I wrote an earlier play, "Kuya Esau" but upon consulting my mentor Dr. Paul Dumol, I realized that while "Kuya Esau" was Charity, it worked well as story, but not as a play. By the time I realized that, I had already gotten directors for the plays, and I had to immediately replace "Kuya Esau" with something. Thankfully, I had an experience back in high school where my teacher, exasperated, told the class, "Thank you, boys. Tinutulungan niyo akong maging mabuting Kristyano... Love the unlovable!" And that became my peg. I conceived the most annoying, irritating character I could come up with, without leaving the sphere of reality (I had to look for two annoying pegs and merge them together), and make another character who could take up the challenge. When this was first played, the problem was that some actors played the annoying characters too well that even the audience got annoyed.

In the recent runs of Love CAFE, it became more and more evident that the first play dealing with Affection was getting left behind by the other three, both in terms of statement and content. "Cancerous Kang Carrot Ka" became out of place.
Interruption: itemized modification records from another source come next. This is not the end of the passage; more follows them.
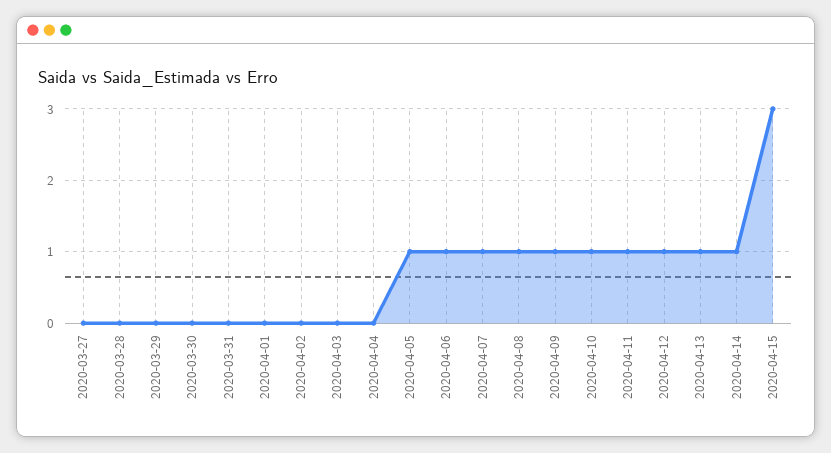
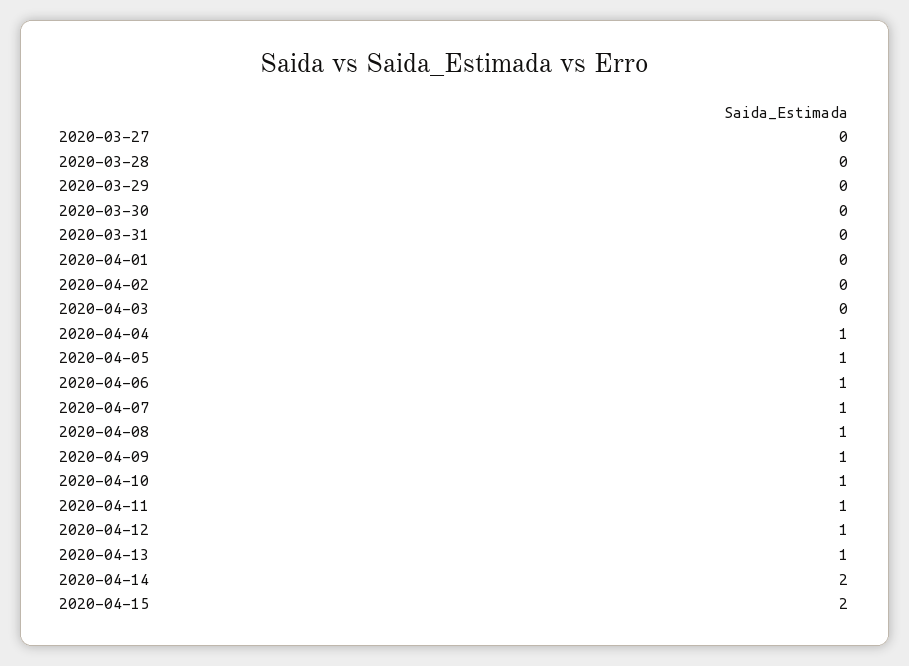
2020-04-04: 0 -> 1
2020-04-14: 1 -> 2
2020-04-15: 3 -> 2

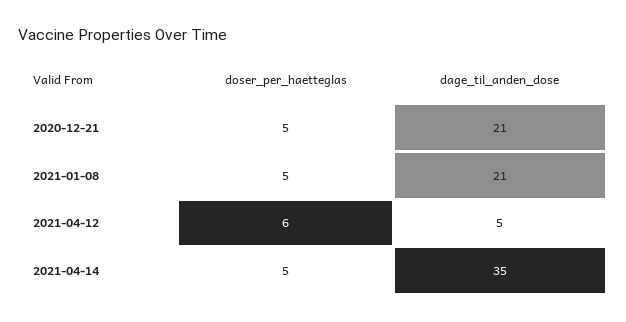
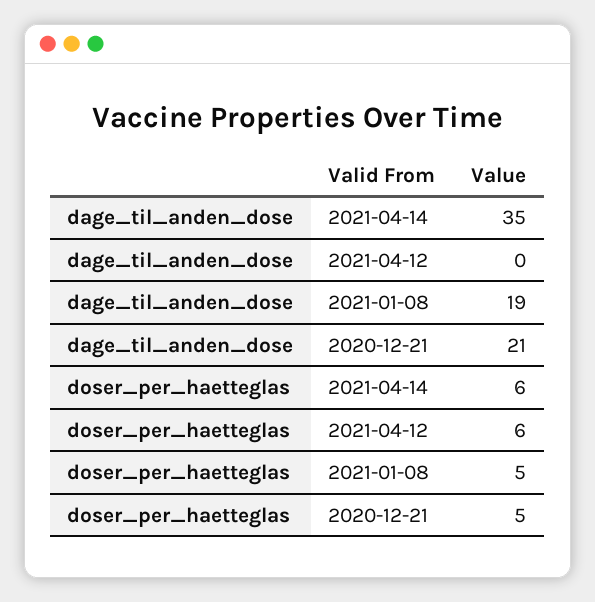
dage_til_anden_dose, 2021-01-08: 21 -> 19
dage_til_anden_dose, 2021-04-12: 5 -> 0
doser_per_haetteglas, 2021-04-14: 5 -> 6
I believed that Love CAFE needed a play that explicitly wrestled on the topic of Affection, and that it shouldn't be confused with the other forms of love. Hence, the characters became relatives. As the intended performers were meant to be young people, just like the other plays, I could not do a parent-child play. Instead, I opted for a brother-sister relationship with one of them playing the parent figure. As I wrote, it became more and more clear that despite of a brother and sister occupying the stage, it was really a story of two children brought up differently by their parents and them having to deal with that fact.

Who are you in these plays?

Some people suspect that I am playing one or both of the characters. However, I'm just part of the audience. I've gathered material from observations of strangers, friends, and colleagues, and hypothesized a bit for the dramatic situation. I believe that I am most removed from any real-life drama similar to what the plays show.

What are your plans for Love CAFE?

I hope the love spreads. As my wife told me at one point, love can be learned and love can be taught. Love CAFE was written as a cycle of pedagogical plays. As more opportunities appear for productions, I hope for more parents and teachers to offer venues and dates, more young people to act, direct, stage manage, etc. because the involvement provides a more intimate form of learning.